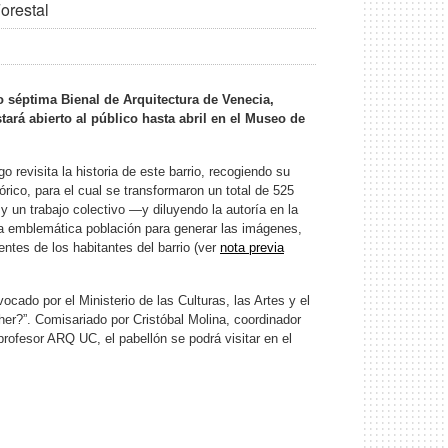
orestal
 séptima Bienal de Arquitectura de Venecia,
rá abierto al público hasta abril en el Museo de
 revisita la historia de este barrio, recogiendo su
órico, para el cual se transformaron un total de 525
y un trabajo colectivo —y diluyendo la autoría en la
la emblemática población para generar las imágenes,
ntes de los habitantes del barrio (ver
nota previa
cado por el Ministerio de las Culturas, las Artes y el
her?”. Comisariado por Cristóbal Molina, coordinador
 profesor ARQ UC, el pabellón se podrá visitar en el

------------------------------------------------------------

> [Activity]: Pictures stay out; print everything else in the data exactly.

> [Reply]:
orestal
 séptima Bienal de Arquitectura de Venecia,
rá abierto al público hasta abril en el Museo de
 revisita la historia de este barrio, recogiendo su
órico, para el cual se transformaron un total de 525
y un trabajo colectivo —y diluyendo la autoría en la
la emblemática población para generar las imágenes,
ntes de los habitantes del barrio (ver
nota previa
cado por el Ministerio de las Culturas, las Artes y el
her?”. Comisariado por Cristóbal Molina, coordinador
 profesor ARQ UC, el pabellón se podrá visitar en el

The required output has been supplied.